Obviously, World Heritage listing does not protect reefs (or rock art) from fossil fuels. That requires governments to stop recklessly approving new coal and gas developments. Will feverish and bleached corals on a possibly terminally-ill Ningaloo Reef give our governments pause for thought about Woodside’s plan to sink 50 gas wells near Scott Reef off the Kimberley coast?
17 August
Requiem for the Reefs held outside the Maritime Museum in Fremantle, which has an Open Day sponsored by Woodside the Reef-Wrecker! About 100 of us, including 3 of the 4 Greens members who now hold the balance of power in the WA Parliament, gather to mourn the bleaching of our once-colourful reefs. Voices for Climate sing; a violinist plays a lament at the edge of a mock reef; we hold up placards and chant, “Save Ningaloo. Save Scott Reef.”
22 August
In a fitting end to our Woodside winter of discontent, another court case goes Woodside’s way. Doctors for the Environment Australia loses its Federal Court case against the approval of Woodside’s Environment Plan for its Scarborough gas project—a floating platform from which to drill 21 wells 375 kilometres off the coast of the Pilbara with a pipeline to bring the gas onshore. Back in 2021, Woodside wanted to dump a 2,500-tonne mooring from a decommissioned floating oil rig next to Ningaloo.
31 August
Winter ends as it began with a deceptively sunny warm 22°C day in Perth.

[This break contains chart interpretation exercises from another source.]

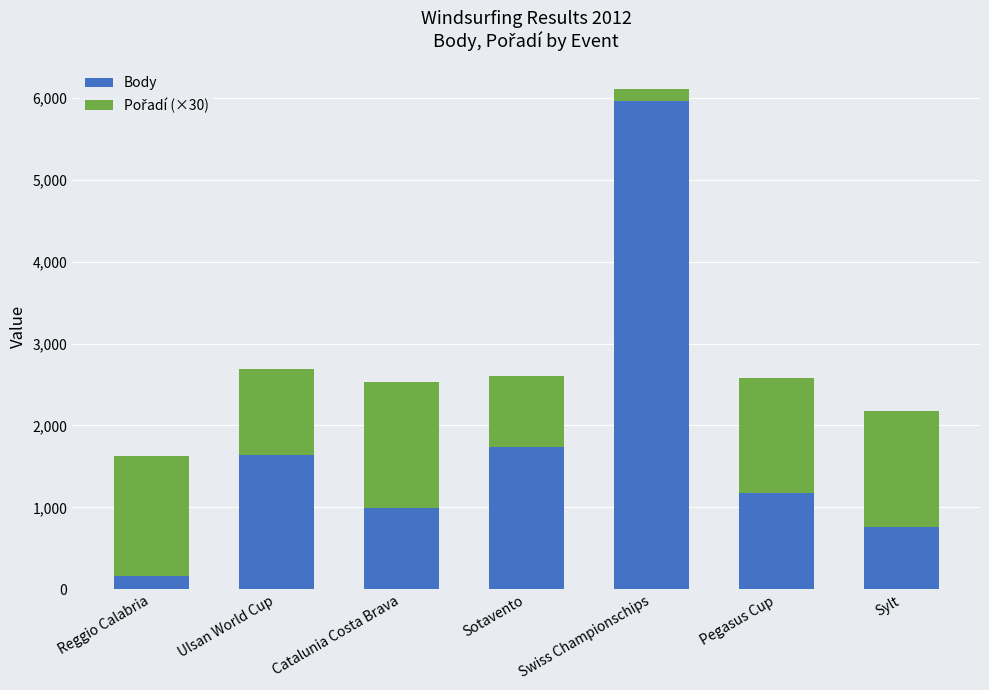

What is the average value of the Body series?

1775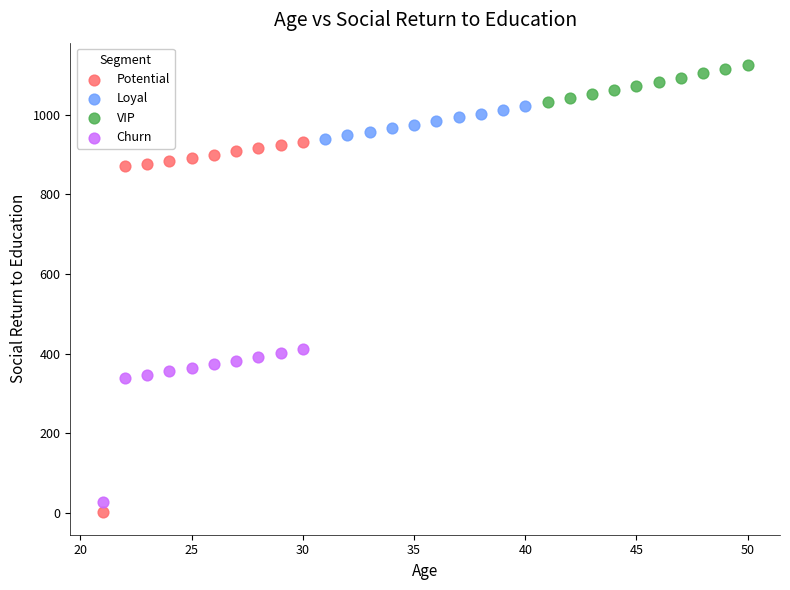

Which series contains the highest Y value?

VIP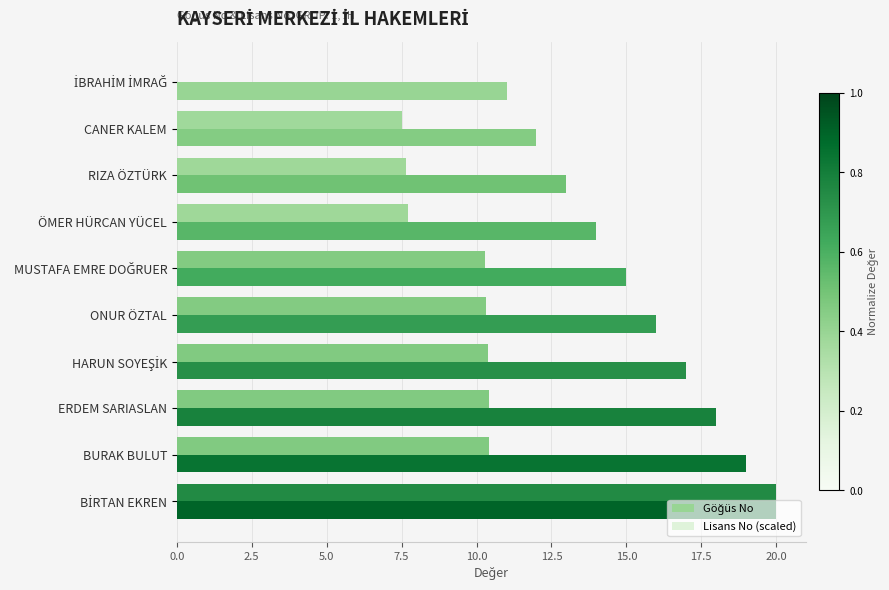

The value of Lisans No (scaled) at ÖMER HÜRCAN YÜCEL is 4.0. True or false?

False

A winter in which the world’s woes worsened. Israel continues bombing Gaza, and famine sets in. A winter in which Israel bombed Iran, Syria, and Lebanon. A winter in which America bombed Iran’s nuclear facilities, and Iran fired missiles at the US military base in Qatar. A winter in which Russia continues its military invasion of Ukraine and still refuses peace talks. A dark violent winter.
At home, it’s been a winter in which we witness the wanton destruction wrought upon WA’s native jarrah forests, endangered black cockatoos, fragile coral reefs, and ancient Indigenous rock art by rapacious mining companies. A winter in which our elected representatives still give primacy to commercial interests and the economy over the environment and cultural heritage.
12 September
Wildflowers bloom on the banks of the Derbarl Yerrigan, and cygnets bob on its choppy waters on this windy spring day.
Australia’s environment minister confirms approval of Woodside’s NWS extension.
Winter is over, but our discontent lingers and deepens into anger.